Images with bounding boxes:
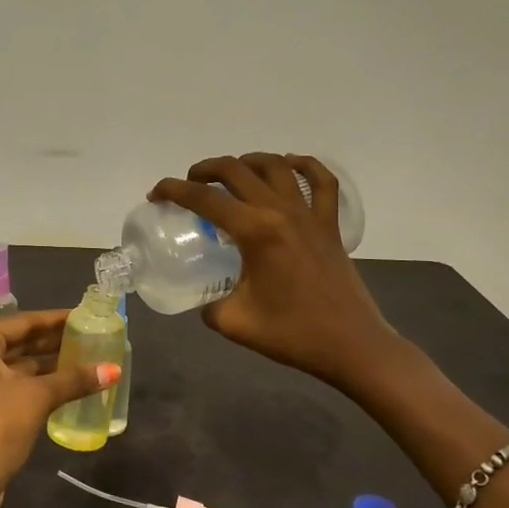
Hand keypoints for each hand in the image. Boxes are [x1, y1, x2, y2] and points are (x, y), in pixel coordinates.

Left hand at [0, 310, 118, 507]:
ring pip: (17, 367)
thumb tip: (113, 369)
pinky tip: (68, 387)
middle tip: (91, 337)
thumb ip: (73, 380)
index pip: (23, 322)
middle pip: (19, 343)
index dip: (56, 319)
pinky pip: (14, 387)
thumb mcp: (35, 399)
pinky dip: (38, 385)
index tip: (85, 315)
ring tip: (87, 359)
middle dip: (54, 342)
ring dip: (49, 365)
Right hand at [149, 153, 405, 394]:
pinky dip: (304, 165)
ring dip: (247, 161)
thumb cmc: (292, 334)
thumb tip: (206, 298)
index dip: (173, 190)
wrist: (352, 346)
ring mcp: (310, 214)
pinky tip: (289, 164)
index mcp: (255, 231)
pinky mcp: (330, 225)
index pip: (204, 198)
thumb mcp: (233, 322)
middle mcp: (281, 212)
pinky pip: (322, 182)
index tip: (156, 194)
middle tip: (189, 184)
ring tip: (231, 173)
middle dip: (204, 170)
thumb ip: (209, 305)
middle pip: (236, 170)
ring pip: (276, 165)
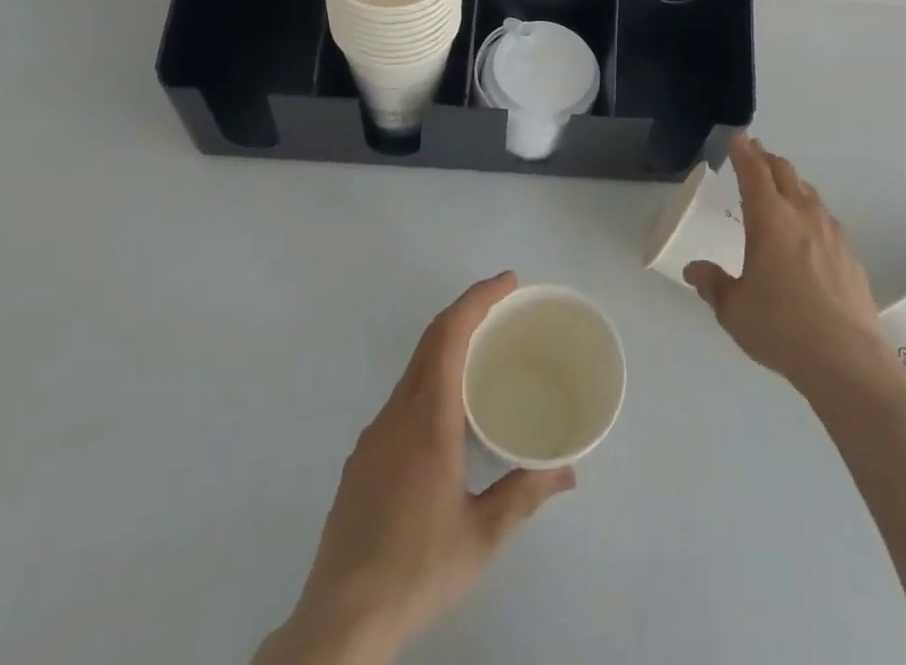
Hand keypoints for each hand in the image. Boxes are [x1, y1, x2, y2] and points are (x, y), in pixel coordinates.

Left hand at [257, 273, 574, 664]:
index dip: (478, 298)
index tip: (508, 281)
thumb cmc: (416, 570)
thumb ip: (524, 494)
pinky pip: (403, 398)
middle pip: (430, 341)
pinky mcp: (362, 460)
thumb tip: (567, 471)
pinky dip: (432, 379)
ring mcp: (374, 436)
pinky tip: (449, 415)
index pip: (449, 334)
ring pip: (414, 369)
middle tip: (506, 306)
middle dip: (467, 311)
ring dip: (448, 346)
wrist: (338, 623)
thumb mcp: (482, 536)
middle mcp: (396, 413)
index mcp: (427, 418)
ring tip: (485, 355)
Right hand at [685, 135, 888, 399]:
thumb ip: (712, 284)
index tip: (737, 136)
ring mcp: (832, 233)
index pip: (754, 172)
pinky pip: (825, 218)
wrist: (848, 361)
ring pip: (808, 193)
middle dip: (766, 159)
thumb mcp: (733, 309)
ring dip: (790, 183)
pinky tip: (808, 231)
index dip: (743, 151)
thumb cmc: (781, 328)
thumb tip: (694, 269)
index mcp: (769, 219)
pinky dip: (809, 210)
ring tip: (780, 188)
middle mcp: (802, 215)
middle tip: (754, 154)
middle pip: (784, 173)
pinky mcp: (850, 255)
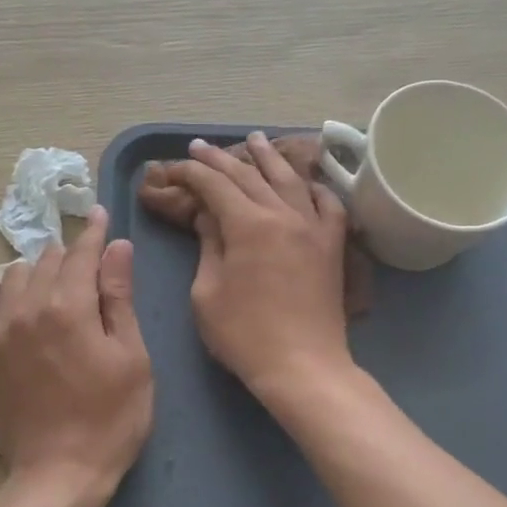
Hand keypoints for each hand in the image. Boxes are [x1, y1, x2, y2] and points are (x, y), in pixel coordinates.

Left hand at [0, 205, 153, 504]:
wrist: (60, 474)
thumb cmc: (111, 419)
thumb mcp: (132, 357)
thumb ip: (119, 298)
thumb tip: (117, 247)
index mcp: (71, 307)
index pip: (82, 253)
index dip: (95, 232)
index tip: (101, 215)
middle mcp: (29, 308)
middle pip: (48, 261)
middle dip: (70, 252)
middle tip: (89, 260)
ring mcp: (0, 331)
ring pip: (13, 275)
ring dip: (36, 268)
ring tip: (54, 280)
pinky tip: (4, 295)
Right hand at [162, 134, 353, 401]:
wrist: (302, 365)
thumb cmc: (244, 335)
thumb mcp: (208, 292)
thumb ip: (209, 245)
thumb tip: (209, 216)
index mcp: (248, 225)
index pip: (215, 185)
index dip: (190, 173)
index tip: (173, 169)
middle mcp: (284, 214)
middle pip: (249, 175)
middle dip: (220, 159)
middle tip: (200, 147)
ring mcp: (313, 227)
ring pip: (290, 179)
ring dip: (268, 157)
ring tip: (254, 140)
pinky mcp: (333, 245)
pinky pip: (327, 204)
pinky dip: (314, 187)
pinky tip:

▸ ABOUT THIS EXERCISE
Write out each entry above once more, exactly as written, and drop the pictures.

▸ SOLVED EXERCISE
Hand keypoints for each hand in the image. Boxes are [x1, y1, x2, y2] and points are (x, y), in pixel coordinates.

Left hand at [0, 310, 118, 507]:
ring pip: (17, 367)
thumb tip: (113, 369)
pinky tip: (68, 387)
middle tip: (91, 337)
thumb ip: (73, 380)
index pip: (23, 322)
middle pip: (19, 343)
index dip: (56, 319)
pinky pip: (14, 387)
thumb mcp: (35, 399)
pinky dip: (38, 385)
index tip: (85, 315)
ring tip: (87, 359)
middle dip: (54, 342)
ring dip: (49, 365)
Right hand at [149, 153, 405, 394]:
pinky dip: (304, 165)
ring dip: (247, 161)
thumb cmc: (292, 334)
thumb tip: (206, 298)
index dip: (173, 190)
wrist: (352, 346)
ring mcp: (310, 214)
pinky tip: (289, 164)
index mcp: (255, 231)
pinky mcp: (330, 225)
index pip: (204, 198)
thumb mcp: (233, 322)
middle mcp: (281, 212)
pinky pip: (322, 182)
index tip: (156, 194)
middle tip: (189, 184)
ring tip: (231, 173)
middle dip: (204, 170)
thumb ip: (209, 305)
middle pip: (236, 170)
ring pip: (276, 165)
Hand keypoints for each hand in the image. Boxes are [x1, y1, x2, y2] and points are (x, y), in pixel coordinates.

Left hand at [257, 273, 574, 664]:
index dip: (478, 298)
index tip: (508, 281)
thumb cmc: (416, 570)
thumb ip: (524, 494)
pinky pip: (403, 398)
middle pip: (430, 341)
pinky mcp: (362, 460)
thumb tip: (567, 471)
pinky dip: (432, 379)
ring mcp: (374, 436)
pinky tip: (449, 415)
index pip: (449, 334)
ring pip: (414, 369)
middle tip: (506, 306)
middle dip: (467, 311)
ring dip: (448, 346)
wrist: (338, 623)
thumb mcp: (482, 536)
middle mcp: (396, 413)
index mcp: (427, 418)
ring tip: (485, 355)
Right hand at [685, 135, 888, 399]:
thumb ip: (712, 284)
index tip: (737, 136)
ring mcp: (832, 233)
index pip: (754, 172)
pinky pip: (825, 218)
wrist: (848, 361)
ring pip: (808, 193)
middle dip: (766, 159)
thumb mcp: (733, 309)
ring dip: (790, 183)
pinky tip: (808, 231)
index dip: (743, 151)
thumb cmc: (781, 328)
thumb tip: (694, 269)
index mcp: (769, 219)
pinky dip: (809, 210)
ring tip: (780, 188)
middle mcp: (802, 215)
middle tip: (754, 154)
middle pip: (784, 173)
pinky mcp: (850, 255)
Hand keypoints for each hand in the image. Boxes are [x1, y1, x2, y2] and points are (x, y), in pixel coordinates.

Left hand at [0, 205, 153, 504]:
wrist: (60, 474)
thumb cmc: (111, 419)
thumb mcp: (132, 357)
thumb ip: (119, 298)
thumb tip: (117, 247)
index mcp: (71, 307)
index pip: (82, 253)
index dip: (95, 232)
index tip: (101, 215)
middle mcp: (29, 308)
middle pip: (48, 261)
middle dip: (70, 252)
middle tip: (89, 260)
ring mcp: (0, 331)
ring pip: (13, 275)
ring dip: (36, 268)
ring tip: (54, 280)
pinky tip: (4, 295)
Right hand at [162, 134, 353, 401]:
wrist: (302, 365)
thumb cmc: (244, 335)
thumb mcp: (208, 292)
thumb ip: (209, 245)
thumb tip: (209, 216)
index mcp: (248, 225)
index pip: (215, 185)
index dip: (190, 173)
index tip: (173, 169)
middle mcp: (284, 214)
middle pip: (249, 175)
middle dip: (220, 159)
middle tip: (200, 147)
ring mcp: (313, 227)
ring pip: (290, 179)
ring dip: (268, 157)
ring tip: (254, 140)
pinky mcp: (333, 245)
pinky pip: (327, 204)
pinky dip: (314, 187)
pinky tip:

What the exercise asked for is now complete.